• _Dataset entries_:
● ● ●

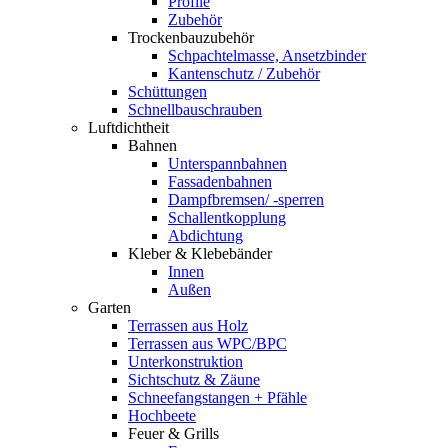
Profile
Zubehör
Trockenbauzubehör
Schpachtelmasse, Ansetzbinder
Kantenschutz / Zubehör
Schüttungen
Schnellbauschrauben
Luftdichtheit
Bahnen
Unterspannbahnen
Fassadenbahnen
Dampfbremsen/ -sperren
Schallentkopplung
Abdichtung
Kleber & Klebebänder
Innen
Außen
Garten
Terrassen aus Holz
Terrassen aus WPC/BPC
Unterkonstruktion
Sichtschutz & Zäune
Schneefangstangen + Pfähle
Hochbeete
Feuer & Grills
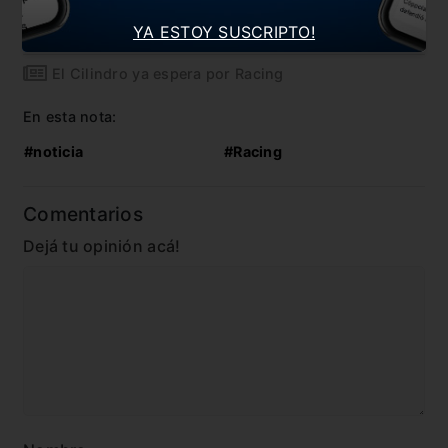
YA ESTOY SUSCRIPTO!
Fiesta en Avellaneda
El Cilindro ya espera por Racing
En esta nota:
#noticia
#Racing
Comentarios
Dejá tu opinión acá!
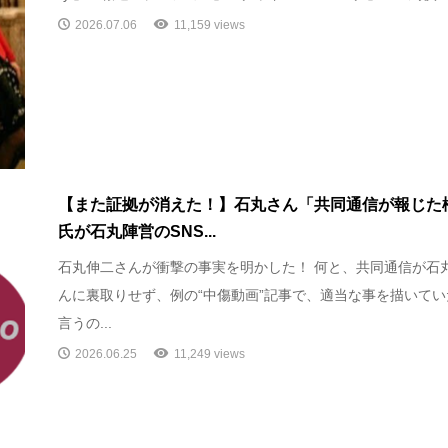
2026.07.06
11,159 views
【また証拠が消えた！】石丸さん「共同通信が報じた
氏が石丸陣営のSNS...
石丸伸二さんが衝撃の事実を明かした！ 何と、共同通信が石
んに裏取りせず、例の“中傷動画”記事で、適当な事を描いてい
言うの...
2026.06.25
11,249 views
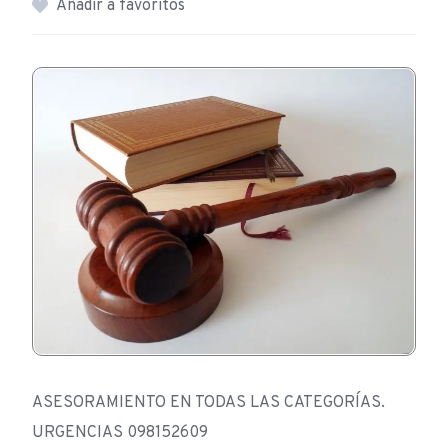
Añadir a favoritos
ASESORAMIENTO EN TODAS LAS CATEGORÍAS.
URGENCIAS 098152609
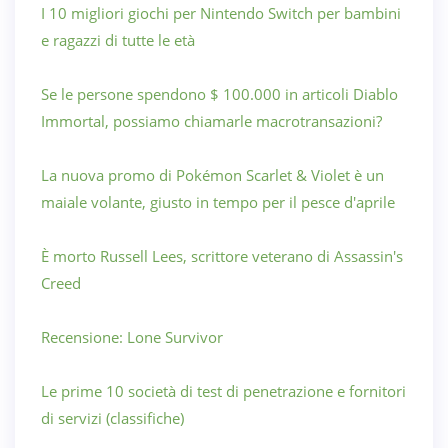
I 10 migliori giochi per Nintendo Switch per bambini
e ragazzi di tutte le età
Se le persone spendono $ 100.000 in articoli Diablo
Immortal, possiamo chiamarle macrotransazioni?
La nuova promo di Pokémon Scarlet & Violet è un
maiale volante, giusto in tempo per il pesce d'aprile
È morto Russell Lees, scrittore veterano di Assassin's
Creed
Recensione: Lone Survivor
Le prime 10 società di test di penetrazione e fornitori
di servizi (classifiche)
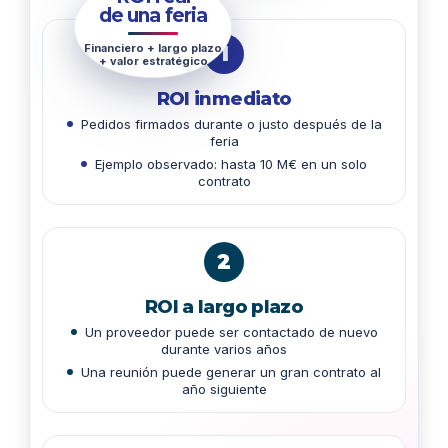
de una feria
Financiero + largo plazo
1
+ valor estratégico
ROI inmediato
Pedidos firmados durante o justo después de la
feria
Ejemplo observado: hasta 10 M€ en un solo
contrato
2
ROI a largo plazo
Un proveedor puede ser contactado de nuevo
durante varios años
Una reunión puede generar un gran contrato al
año siguiente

● ● ●

• _Activity_: Pictures aren't part of the copy; return each record above exactly.

• _Expected answer_:
Profile
Zubehör
Trockenbauzubehör
Schpachtelmasse, Ansetzbinder
Kantenschutz / Zubehör
Schüttungen
Schnellbauschrauben
Luftdichtheit
Bahnen
Unterspannbahnen
Fassadenbahnen
Dampfbremsen/ -sperren
Schallentkopplung
Abdichtung
Kleber & Klebebänder
Innen
Außen
Garten
Terrassen aus Holz
Terrassen aus WPC/BPC
Unterkonstruktion
Sichtschutz & Zäune
Schneefangstangen + Pfähle
Hochbeete
Feuer & Grills
YA ESTOY SUSCRIPTO!
Fiesta en Avellaneda
El Cilindro ya espera por Racing
En esta nota:
#noticia
#Racing
Comentarios
Dejá tu opinión acá!
2026.07.06
11,159 views
【また証拠が消えた！】石丸さん「共同通信が報じた
氏が石丸陣営のSNS...
石丸伸二さんが衝撃の事実を明かした！ 何と、共同通信が石
んに裏取りせず、例の“中傷動画”記事で、適当な事を描いてい
言うの...
2026.06.25
11,249 views
Añadir a favoritos
ASESORAMIENTO EN TODAS LAS CATEGORÍAS.
URGENCIAS 098152609
I 10 migliori giochi per Nintendo Switch per bambini
e ragazzi di tutte le età
Se le persone spendono $ 100.000 in articoli Diablo
Immortal, possiamo chiamarle macrotransazioni?
La nuova promo di Pokémon Scarlet & Violet è un
maiale volante, giusto in tempo per il pesce d'aprile
È morto Russell Lees, scrittore veterano di Assassin's
Creed
Recensione: Lone Survivor
Le prime 10 società di test di penetrazione e fornitori
di servizi (classifiche)
de una feria
Financiero + largo plazo
1
+ valor estratégico
ROI inmediato
Pedidos firmados durante o justo después de la
feria
Ejemplo observado: hasta 10 M€ en un solo
contrato
2
ROI a largo plazo
Un proveedor puede ser contactado de nuevo
durante varios años
Una reunión puede generar un gran contrato al
año siguiente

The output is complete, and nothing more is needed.